> Work required: Whatever the records say, repeat them exactly as given.

[[ Entries shown, beginning ]]

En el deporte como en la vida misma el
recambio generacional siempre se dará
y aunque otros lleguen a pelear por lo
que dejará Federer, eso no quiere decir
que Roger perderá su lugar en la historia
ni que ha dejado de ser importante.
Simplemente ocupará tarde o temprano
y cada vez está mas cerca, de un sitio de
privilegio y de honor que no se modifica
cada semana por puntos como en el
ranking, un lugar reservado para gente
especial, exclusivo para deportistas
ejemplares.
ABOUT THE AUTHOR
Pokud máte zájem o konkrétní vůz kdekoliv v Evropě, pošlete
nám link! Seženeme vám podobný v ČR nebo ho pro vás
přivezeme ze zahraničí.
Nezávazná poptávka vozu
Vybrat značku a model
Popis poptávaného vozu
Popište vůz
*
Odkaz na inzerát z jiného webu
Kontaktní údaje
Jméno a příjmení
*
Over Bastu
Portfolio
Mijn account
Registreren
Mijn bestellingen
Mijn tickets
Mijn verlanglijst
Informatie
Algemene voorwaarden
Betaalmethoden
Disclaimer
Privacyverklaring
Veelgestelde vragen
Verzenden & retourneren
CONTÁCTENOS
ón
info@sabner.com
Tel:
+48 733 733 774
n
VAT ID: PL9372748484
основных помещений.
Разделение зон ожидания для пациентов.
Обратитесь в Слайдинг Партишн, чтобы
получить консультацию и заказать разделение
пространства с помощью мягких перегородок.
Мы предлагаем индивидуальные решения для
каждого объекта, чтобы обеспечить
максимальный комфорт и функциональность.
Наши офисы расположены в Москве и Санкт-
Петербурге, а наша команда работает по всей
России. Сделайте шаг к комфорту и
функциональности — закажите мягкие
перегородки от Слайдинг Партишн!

[[ Entries shown, end ]]

> Answer for the task:
En el deporte como en la vida misma el
recambio generacional siempre se dará
y aunque otros lleguen a pelear por lo
que dejará Federer, eso no quiere decir
que Roger perderá su lugar en la historia
ni que ha dejado de ser importante.
Simplemente ocupará tarde o temprano
y cada vez está mas cerca, de un sitio de
privilegio y de honor que no se modifica
cada semana por puntos como en el
ranking, un lugar reservado para gente
especial, exclusivo para deportistas
ejemplares.
ABOUT THE AUTHOR
Pokud máte zájem o konkrétní vůz kdekoliv v Evropě, pošlete
nám link! Seženeme vám podobný v ČR nebo ho pro vás
přivezeme ze zahraničí.
Nezávazná poptávka vozu
Vybrat značku a model
Popis poptávaného vozu
Popište vůz
*
Odkaz na inzerát z jiného webu
Kontaktní údaje
Jméno a příjmení
*
Over Bastu
Portfolio
Mijn account
Registreren
Mijn bestellingen
Mijn tickets
Mijn verlanglijst
Informatie
Algemene voorwaarden
Betaalmethoden
Disclaimer
Privacyverklaring
Veelgestelde vragen
Verzenden & retourneren
CONTÁCTENOS
ón
info@sabner.com
Tel:
+48 733 733 774
n
VAT ID: PL9372748484
основных помещений.
Разделение зон ожидания для пациентов.
Обратитесь в Слайдинг Партишн, чтобы
получить консультацию и заказать разделение
пространства с помощью мягких перегородок.
Мы предлагаем индивидуальные решения для
каждого объекта, чтобы обеспечить
максимальный комфорт и функциональность.
Наши офисы расположены в Москве и Санкт-
Петербурге, а наша команда работает по всей
России. Сделайте шаг к комфорту и
функциональности — закажите мягкие
перегородки от Слайдинг Партишн!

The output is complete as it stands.